Por: Carlos Decker-Molina
La película, en blanco y negro, duraba cerca de seis horas. Fue entonces cuando decidí leer al autor. Encontré un ejemplar en un mercado de segunda mano: un novelón difícil, áspero, como el paisaje humano que retrata. En sus páginas se cruzan el caos, la pobreza, la soledad y una lucidez implacable. Pero, como dice Almafuerte: “No te des por vencido, ni aun vencido”. Leí, releí y prometo volver a leer.
El estilo de Krasznahorkai es un desafío. Requiere tiempo, paciencia y cierta disposición a entrar en un submundo denso, donde lo político, lo religioso y lo existencial se entrelazan. Es uno de esos escritores “difíciles” —como Joyce en Ulises o Cărtărescu en Solenoide—, pero cuando se logra penetrar en su universo, el efecto es casi medicinal: un tónico para el cuerpo y el alma.

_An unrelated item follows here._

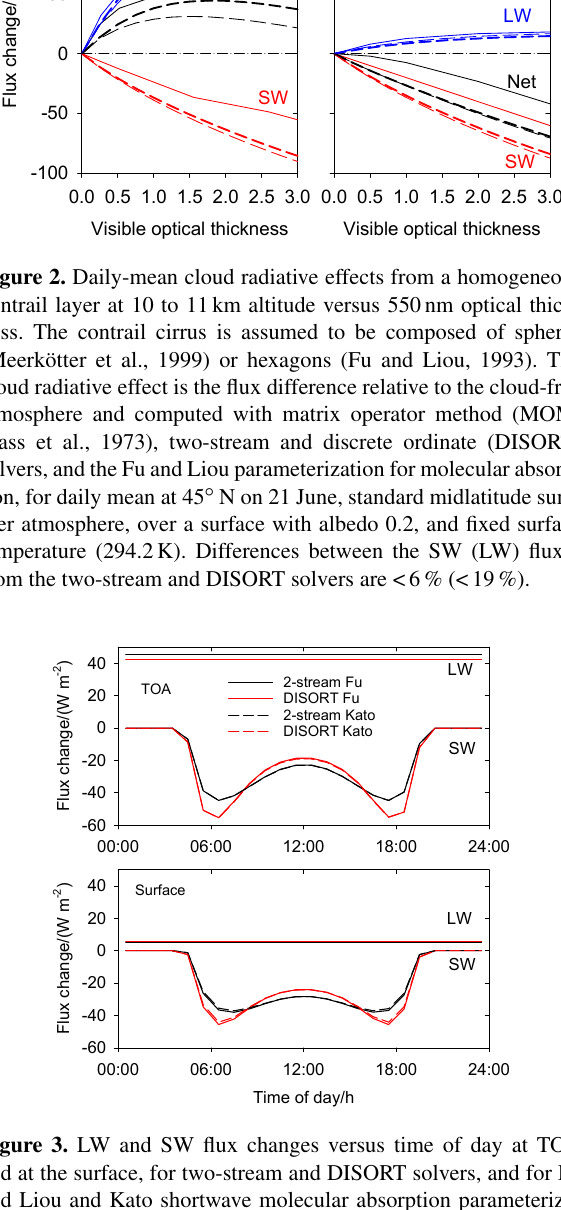
and for three different versions of vertical mixing: a “radia- tive case” with zero turbulent fluxes, a “radiative-convective case” with radiative transports and turbulent mixing in un- stably stratified layers, and a “radiative-diffusive case”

Su prosa se despliega en frases larguísimas, a veces sin punto final durante páginas enteras. Cada capítulo parece un solo párrafo interrumpido apenas por el aliento del lector. En medio del desasosiego, emerge un humor cáustico y una imaginería poderosa, con ecos de Kafka y Beckett.
Uno de los personajes más magnéticos de Tango satánico es Irimiás, figura enigmática, profeta o impostor, que encarna la esperanza y la decepción colectiva.
No me atrevo a juzgar a Krasznahorkai solo por este libro, pero su obra es vasta y está bien traducida al español. Un amigo me recomendó Melancolía de la resistencia. “Es una obra maestra del humor negro —me dijo—, y además, más fácil que Tango satánico.”